Content starts
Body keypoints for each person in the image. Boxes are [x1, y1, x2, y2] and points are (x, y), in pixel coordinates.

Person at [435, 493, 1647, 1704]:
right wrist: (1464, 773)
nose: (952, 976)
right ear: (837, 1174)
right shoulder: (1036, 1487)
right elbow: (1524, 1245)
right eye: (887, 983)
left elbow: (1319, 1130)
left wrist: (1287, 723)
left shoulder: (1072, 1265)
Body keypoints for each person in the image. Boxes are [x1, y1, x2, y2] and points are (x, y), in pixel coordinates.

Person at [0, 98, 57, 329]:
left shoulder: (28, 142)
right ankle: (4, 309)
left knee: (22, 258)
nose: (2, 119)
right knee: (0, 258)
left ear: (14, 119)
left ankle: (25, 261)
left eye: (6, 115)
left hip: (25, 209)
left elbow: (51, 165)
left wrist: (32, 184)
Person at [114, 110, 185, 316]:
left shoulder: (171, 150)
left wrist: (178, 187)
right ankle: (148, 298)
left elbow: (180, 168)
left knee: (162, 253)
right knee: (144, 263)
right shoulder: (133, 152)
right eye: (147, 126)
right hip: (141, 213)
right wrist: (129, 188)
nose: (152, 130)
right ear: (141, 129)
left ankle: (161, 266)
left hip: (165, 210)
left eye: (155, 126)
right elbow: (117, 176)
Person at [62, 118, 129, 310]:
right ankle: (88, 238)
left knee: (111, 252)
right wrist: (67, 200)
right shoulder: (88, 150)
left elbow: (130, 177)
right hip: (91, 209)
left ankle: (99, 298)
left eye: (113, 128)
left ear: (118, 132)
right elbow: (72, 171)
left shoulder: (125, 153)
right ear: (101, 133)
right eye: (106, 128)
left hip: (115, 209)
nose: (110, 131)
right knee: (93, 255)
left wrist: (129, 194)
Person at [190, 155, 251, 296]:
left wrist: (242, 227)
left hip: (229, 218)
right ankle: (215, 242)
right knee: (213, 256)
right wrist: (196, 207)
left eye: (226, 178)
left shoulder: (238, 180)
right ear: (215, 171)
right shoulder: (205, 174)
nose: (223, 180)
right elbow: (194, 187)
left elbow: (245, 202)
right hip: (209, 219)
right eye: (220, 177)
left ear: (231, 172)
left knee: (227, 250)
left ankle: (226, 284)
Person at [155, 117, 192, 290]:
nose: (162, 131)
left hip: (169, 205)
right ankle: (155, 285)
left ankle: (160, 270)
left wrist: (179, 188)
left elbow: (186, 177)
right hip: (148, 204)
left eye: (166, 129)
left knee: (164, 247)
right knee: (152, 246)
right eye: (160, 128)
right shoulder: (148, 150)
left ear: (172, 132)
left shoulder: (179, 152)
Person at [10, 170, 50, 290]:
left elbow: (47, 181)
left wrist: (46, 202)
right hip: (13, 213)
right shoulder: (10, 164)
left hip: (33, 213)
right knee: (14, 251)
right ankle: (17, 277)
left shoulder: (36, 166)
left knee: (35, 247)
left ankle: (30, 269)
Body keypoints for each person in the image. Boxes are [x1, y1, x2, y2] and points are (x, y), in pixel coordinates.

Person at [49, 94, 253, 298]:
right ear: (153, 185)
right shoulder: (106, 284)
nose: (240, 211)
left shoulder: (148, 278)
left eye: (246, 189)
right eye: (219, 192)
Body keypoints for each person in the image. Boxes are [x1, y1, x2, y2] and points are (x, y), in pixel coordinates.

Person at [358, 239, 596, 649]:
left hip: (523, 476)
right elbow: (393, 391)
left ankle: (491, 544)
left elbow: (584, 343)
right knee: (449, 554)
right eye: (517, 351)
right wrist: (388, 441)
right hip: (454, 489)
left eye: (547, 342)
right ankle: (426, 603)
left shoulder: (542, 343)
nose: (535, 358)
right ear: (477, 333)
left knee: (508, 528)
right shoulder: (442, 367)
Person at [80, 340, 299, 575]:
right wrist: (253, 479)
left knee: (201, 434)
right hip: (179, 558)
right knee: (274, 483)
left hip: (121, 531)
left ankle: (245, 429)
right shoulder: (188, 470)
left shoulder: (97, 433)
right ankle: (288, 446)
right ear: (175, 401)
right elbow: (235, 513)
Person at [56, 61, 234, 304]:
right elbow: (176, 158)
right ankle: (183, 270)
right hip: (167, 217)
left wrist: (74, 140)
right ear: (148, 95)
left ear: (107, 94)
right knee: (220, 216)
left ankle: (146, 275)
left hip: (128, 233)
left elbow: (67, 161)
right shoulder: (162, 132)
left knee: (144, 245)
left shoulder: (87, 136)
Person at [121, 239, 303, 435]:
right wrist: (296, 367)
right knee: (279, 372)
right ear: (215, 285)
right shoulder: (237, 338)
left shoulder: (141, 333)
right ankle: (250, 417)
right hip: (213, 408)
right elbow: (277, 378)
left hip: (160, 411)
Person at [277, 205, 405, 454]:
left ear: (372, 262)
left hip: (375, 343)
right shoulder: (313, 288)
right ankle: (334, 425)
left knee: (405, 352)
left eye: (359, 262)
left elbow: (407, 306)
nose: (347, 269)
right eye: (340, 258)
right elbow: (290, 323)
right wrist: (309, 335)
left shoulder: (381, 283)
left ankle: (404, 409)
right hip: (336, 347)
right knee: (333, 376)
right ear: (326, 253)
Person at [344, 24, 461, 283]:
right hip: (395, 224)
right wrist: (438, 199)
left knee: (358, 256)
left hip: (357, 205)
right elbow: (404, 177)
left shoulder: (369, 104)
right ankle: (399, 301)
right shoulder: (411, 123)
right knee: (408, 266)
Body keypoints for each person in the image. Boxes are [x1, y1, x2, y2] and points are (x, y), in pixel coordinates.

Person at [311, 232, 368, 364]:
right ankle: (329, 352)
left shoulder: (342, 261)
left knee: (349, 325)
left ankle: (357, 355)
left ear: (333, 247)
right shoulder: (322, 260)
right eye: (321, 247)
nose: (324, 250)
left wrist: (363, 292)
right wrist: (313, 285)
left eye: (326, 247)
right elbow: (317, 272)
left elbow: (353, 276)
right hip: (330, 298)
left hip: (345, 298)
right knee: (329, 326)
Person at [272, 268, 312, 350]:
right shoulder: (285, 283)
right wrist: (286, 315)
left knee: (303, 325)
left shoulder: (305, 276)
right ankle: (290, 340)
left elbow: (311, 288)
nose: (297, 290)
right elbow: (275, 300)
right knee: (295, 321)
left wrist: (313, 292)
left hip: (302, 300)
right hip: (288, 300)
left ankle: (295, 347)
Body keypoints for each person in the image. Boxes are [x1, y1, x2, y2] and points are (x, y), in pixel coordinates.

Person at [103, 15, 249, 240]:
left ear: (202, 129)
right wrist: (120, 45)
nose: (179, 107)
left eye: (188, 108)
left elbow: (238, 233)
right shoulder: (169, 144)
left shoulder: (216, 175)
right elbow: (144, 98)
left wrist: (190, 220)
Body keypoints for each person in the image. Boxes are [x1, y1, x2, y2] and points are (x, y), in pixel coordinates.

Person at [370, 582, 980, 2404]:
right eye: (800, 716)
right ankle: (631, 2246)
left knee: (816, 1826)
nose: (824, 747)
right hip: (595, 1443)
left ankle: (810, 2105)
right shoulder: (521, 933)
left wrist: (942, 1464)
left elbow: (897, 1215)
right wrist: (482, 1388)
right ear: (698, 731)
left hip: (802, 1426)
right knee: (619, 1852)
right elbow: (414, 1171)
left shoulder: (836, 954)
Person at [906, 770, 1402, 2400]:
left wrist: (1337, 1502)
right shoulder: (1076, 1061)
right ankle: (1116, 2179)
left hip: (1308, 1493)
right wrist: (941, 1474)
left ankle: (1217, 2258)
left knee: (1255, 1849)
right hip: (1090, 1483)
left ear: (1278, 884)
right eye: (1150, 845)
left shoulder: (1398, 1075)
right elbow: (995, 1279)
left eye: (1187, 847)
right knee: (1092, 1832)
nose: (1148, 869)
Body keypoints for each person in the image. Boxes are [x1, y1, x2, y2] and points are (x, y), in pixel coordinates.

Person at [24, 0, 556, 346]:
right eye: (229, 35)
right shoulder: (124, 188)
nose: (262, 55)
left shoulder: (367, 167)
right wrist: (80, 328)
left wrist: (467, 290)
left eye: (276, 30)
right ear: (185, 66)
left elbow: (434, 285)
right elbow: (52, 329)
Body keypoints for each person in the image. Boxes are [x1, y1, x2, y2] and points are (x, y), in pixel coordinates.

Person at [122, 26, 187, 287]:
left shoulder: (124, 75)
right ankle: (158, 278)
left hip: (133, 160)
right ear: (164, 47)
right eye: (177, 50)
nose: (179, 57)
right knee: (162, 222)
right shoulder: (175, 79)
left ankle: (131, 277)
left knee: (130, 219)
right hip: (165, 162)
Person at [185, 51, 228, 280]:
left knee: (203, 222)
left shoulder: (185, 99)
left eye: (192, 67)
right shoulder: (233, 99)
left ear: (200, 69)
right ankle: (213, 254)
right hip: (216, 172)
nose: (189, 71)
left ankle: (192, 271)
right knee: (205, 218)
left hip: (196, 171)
Content ends
Problem description: Return nothing but the lines from the first line of the listing through the line with "right ankle: (148, 298)", please, keeping every one of them unchanged.

Task solution:
Body keypoints for each person in the image. Boxes are [x1, y1, x2, y2] and points are (x, y), in pixel coordinates.

Person at [435, 493, 1647, 1704]:
right wrist: (1464, 773)
nose: (952, 976)
right ear: (837, 1174)
right shoulder: (1036, 1487)
right elbow: (1524, 1245)
right eye: (887, 983)
left elbow: (1319, 1130)
left wrist: (1287, 723)
left shoulder: (1072, 1265)
Body keypoints for each person in the image. Boxes are [x1, y1, x2, y2] and points are (x, y), in pixel coordinates.

Person at [0, 98, 57, 329]:
left shoulder: (28, 142)
right ankle: (4, 309)
left knee: (22, 258)
nose: (2, 119)
right knee: (0, 258)
left ear: (14, 119)
left ankle: (25, 261)
left eye: (6, 115)
left hip: (25, 209)
left elbow: (51, 165)
left wrist: (32, 184)
Person at [114, 110, 185, 316]:
left shoulder: (171, 150)
left wrist: (178, 187)
right ankle: (148, 298)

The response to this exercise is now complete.